# K Touch advancing too many pages......



## Evenshade (Aug 12, 2009)

Has anyone else had this problem?  It's happened several times in the book I just finished....The Swan House.  With a page swipe/tap it advances several (and sometimes many) pages at a time instead of one.  The swipe up and down to advance from chapter to chapter wasn't enabled with this book.  I saw it touched on in another post, but no details.  I called Kindle CS and they had me to a hard restart and to call them back if it continues.  It's happened one other time since then on the same book, but I thought I'd see if it happens on my next book before I call them again.


----------



## PG4003 (Patricia) (Jan 30, 2010)

I've seen this question asked a few times.  Perhaps you are holding your finger too long on the screen when you do your page turns, it just takes a very light tap, not a swipe.


----------



## mikeschr (Dec 7, 2010)

PG4003 (Patricia) said:


> I've seen this question asked a few times. Perhaps you are holding your finger too long on the screen when you do your page turns, it just takes a very light tap, not a swipe.


You need to swipe if you want to use any part of the screen to turn the page. If you're going to tap, you have to make sure to reach to the correct region.


----------



## Toby (Nov 25, 2008)

This has happened to me a few times as well, I’ve read that a few other people have had this happen to them,


----------



## KingAl (Feb 21, 2011)

This has also happened to me occasionally. (Not often enough to be really annoying.)

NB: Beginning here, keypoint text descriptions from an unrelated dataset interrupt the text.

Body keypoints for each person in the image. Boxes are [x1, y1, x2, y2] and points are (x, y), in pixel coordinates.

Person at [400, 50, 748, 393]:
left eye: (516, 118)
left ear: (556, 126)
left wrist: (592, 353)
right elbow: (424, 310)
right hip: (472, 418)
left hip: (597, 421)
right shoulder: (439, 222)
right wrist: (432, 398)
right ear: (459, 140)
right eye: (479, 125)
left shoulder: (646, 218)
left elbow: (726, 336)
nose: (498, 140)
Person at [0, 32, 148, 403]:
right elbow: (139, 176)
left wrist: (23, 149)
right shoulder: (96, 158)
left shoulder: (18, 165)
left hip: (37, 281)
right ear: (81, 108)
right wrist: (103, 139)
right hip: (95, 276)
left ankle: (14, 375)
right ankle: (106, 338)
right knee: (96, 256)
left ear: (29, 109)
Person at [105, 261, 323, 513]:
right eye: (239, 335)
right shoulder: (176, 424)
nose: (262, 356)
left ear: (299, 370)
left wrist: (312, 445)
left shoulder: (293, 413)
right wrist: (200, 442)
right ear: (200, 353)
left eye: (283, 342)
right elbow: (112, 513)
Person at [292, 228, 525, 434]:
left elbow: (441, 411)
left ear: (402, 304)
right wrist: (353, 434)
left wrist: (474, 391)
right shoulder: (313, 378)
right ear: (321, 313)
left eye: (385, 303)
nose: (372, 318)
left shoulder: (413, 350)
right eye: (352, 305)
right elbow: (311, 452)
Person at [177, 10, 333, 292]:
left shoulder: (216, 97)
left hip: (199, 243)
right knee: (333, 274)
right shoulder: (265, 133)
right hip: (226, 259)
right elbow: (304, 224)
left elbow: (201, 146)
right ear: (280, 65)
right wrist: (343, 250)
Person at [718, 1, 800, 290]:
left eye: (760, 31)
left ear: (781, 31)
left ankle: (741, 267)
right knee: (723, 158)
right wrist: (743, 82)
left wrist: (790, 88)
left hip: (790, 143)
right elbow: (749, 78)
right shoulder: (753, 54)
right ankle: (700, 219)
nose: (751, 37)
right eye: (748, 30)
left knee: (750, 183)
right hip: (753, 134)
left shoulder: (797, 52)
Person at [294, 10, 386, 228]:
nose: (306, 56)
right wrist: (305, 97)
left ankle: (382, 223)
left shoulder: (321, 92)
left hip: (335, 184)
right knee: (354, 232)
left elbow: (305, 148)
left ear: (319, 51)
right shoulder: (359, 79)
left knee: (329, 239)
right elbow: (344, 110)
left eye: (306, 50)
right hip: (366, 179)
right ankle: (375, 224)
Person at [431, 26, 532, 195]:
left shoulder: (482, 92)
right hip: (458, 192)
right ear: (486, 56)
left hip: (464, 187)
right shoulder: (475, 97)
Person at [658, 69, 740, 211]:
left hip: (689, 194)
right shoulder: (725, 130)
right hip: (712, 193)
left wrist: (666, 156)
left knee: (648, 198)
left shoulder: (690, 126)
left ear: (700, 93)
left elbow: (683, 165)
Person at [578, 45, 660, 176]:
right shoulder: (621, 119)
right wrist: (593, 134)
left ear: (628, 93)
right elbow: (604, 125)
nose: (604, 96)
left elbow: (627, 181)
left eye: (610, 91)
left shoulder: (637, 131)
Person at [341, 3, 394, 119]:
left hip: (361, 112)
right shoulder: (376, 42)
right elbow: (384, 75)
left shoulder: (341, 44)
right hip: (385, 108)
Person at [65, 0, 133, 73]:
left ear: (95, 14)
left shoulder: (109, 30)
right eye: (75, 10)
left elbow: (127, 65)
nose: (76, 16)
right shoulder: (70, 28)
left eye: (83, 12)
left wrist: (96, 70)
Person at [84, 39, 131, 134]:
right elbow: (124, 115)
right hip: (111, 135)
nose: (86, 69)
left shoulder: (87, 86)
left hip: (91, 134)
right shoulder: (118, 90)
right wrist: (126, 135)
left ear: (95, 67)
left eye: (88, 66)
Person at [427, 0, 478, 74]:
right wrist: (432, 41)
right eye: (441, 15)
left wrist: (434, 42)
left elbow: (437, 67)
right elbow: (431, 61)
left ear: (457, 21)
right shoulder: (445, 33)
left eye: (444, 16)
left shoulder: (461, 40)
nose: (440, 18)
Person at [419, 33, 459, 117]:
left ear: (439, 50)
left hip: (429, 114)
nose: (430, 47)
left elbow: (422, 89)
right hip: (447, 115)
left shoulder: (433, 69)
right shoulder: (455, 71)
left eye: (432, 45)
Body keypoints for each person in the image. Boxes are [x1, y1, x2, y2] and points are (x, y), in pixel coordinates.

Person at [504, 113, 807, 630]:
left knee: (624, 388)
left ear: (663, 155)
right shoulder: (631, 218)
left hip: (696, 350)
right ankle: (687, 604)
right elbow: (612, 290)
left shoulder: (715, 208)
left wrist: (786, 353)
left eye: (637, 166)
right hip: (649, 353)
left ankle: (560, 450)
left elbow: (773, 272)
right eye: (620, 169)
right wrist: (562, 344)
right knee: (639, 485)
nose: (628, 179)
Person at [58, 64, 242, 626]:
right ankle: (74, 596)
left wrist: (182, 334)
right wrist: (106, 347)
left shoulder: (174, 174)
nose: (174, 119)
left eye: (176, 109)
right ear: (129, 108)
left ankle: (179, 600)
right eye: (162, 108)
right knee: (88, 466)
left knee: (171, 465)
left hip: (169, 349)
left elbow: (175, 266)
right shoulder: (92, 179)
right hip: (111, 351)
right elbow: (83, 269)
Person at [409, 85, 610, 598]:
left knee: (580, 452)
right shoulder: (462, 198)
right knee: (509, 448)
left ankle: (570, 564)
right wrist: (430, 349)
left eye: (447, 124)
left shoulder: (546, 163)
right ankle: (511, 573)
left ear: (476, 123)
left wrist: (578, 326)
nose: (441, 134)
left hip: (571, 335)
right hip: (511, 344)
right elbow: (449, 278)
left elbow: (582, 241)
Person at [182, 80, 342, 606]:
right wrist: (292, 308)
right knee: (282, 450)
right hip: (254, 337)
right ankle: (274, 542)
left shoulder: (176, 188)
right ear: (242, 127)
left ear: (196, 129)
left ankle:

Sent from my iPhone using Tapatalk


----------



## Khale (Feb 17, 2010)

I've encountered this problem on a number of occassions as well.  It can really make a book confusing if you don't realize there was a skip.


----------



## Benny Blades (Nov 18, 2011)

Just tap the screen anywhere outside of left margin.  Also, get used to using your bookmark (tap upper right corner) when you take a break from reading.


----------



## mom2karen (Aug 15, 2009)

I've been playing on a touch we're giving to my mom next week and having no problems with page turns. I was happy thinking I got a good one.  Then my 12yo dd borrowed it to read.  15 minutes later she comes down super frustrated because it is turning pages weird.  She reads on her iTouch all the time so knows how to tap, but couldn't work the Kindle touch.  I read on it again and had no problems.


----------



## Karen Lenfestey (Jan 18, 2012)

I got a Kindle Touch for Christmas. Sometimes I have this problem where more than one page advances, but even more frustrating is sometimes I swipe and the page won't turn at all. I tap, I swipe, (all on the right margin) I don't know what to do differently. Does anyone else have this problem or did I get a dud?


----------



## mom2karen (Aug 15, 2009)

You might have a dud, but try three things before contacting Amazon.

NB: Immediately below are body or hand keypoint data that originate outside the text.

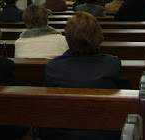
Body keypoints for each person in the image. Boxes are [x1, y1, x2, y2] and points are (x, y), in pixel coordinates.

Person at [35, 12, 122, 140]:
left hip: (61, 135)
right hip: (103, 134)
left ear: (68, 37)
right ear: (98, 35)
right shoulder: (112, 64)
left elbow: (49, 106)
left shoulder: (53, 67)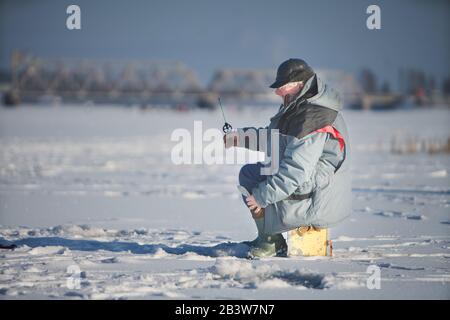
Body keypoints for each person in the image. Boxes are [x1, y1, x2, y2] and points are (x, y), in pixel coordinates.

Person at [224, 58, 352, 258]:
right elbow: (274, 140)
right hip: (313, 181)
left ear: (298, 85)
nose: (277, 92)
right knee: (250, 174)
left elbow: (295, 171)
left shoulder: (312, 116)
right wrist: (239, 138)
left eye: (281, 87)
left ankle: (271, 243)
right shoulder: (299, 106)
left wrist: (260, 197)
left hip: (318, 192)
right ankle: (268, 238)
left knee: (258, 185)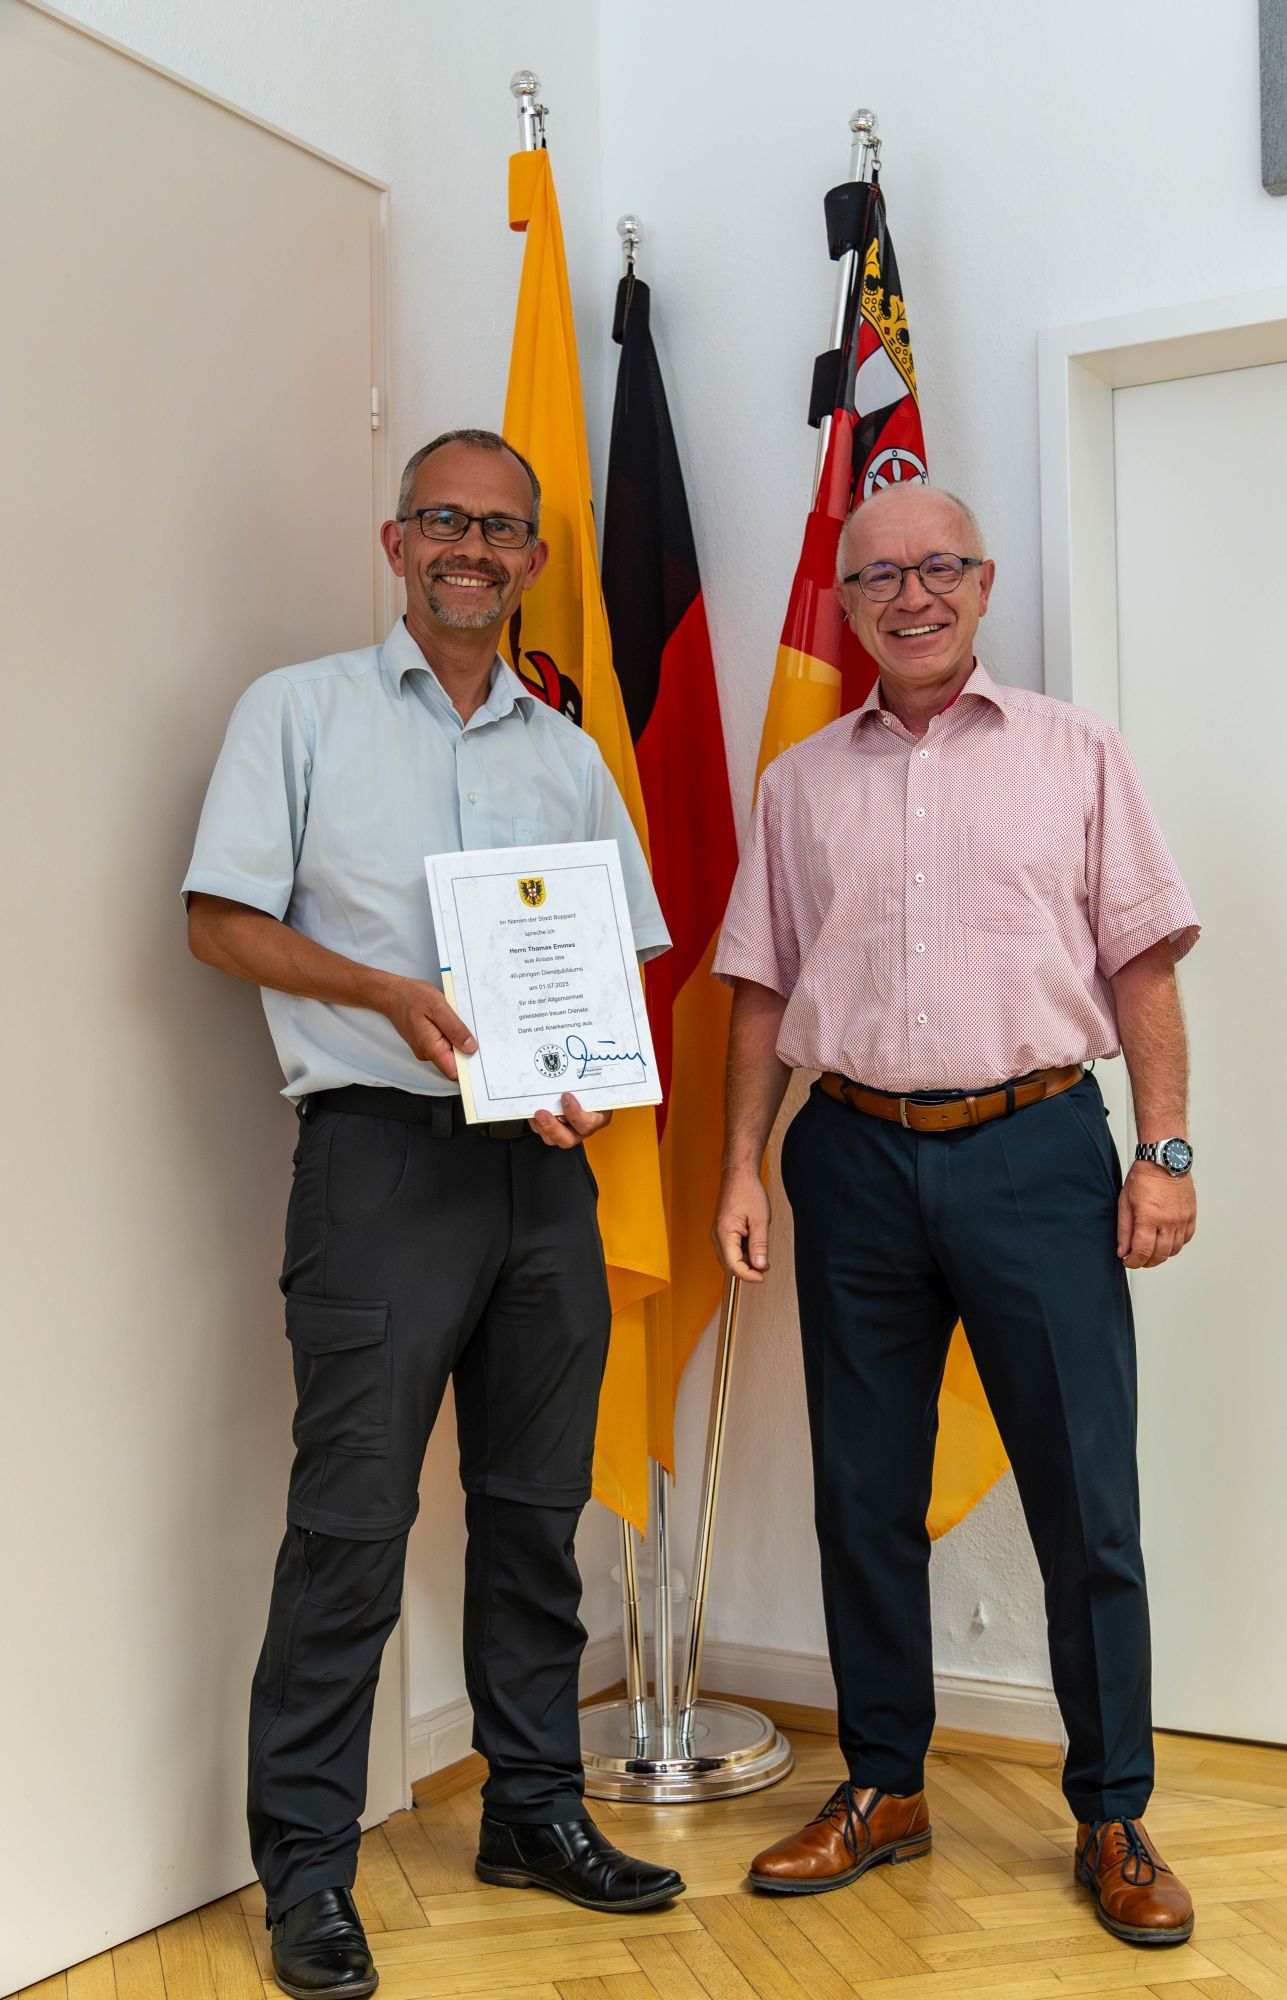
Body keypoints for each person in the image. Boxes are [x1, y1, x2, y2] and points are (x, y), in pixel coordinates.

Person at [184, 428, 684, 2000]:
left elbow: (620, 954)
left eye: (502, 529)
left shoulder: (567, 748)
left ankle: (530, 1811)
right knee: (351, 1530)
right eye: (443, 522)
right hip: (380, 1163)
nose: (474, 547)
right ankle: (310, 1876)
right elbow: (217, 921)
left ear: (533, 561)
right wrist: (386, 993)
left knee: (536, 1516)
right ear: (395, 543)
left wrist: (591, 1067)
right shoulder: (301, 711)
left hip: (542, 1169)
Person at [711, 482, 1200, 1950]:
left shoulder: (1074, 754)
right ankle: (883, 1786)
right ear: (844, 604)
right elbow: (756, 989)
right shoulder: (798, 785)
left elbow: (1142, 969)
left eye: (938, 569)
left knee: (1083, 1506)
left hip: (1035, 1153)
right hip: (850, 1160)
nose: (909, 596)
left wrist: (1163, 1150)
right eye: (878, 578)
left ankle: (1111, 1812)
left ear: (980, 585)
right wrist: (742, 1164)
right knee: (860, 1501)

Get the new software update http://www.amazon.com/gp/help/customer/display.html/ref=hp_rel_topic?ie=UTF8&nodeId=200790650 and see if that helps.

Make sure all your books are indexed by searching for asdfgh in your items. If a book isn't indexed, it will show up then. Delete that book and see if that helped.

Have someone else try your touch and see if they are having the same problem. We have a touch that we're trying out and I have no problems with it, and my daughter has tons of skipping and page turn issues. That leads me to think it is user error for us.

If you still are having problems then ask Amazon to replace it, or exchange for a different style. Good luck!


----------



## booknerd (Feb 13, 2012)

Thought I was the only one with this problem. I would turn the Kindle off (well, turn the screensaver on) & when I would return I would be lost in the storyline. I would flip back a few pages to refresh my memory & NOTHING sounded familiar! Several pages later I would eventually find where I left off.

Angie


----------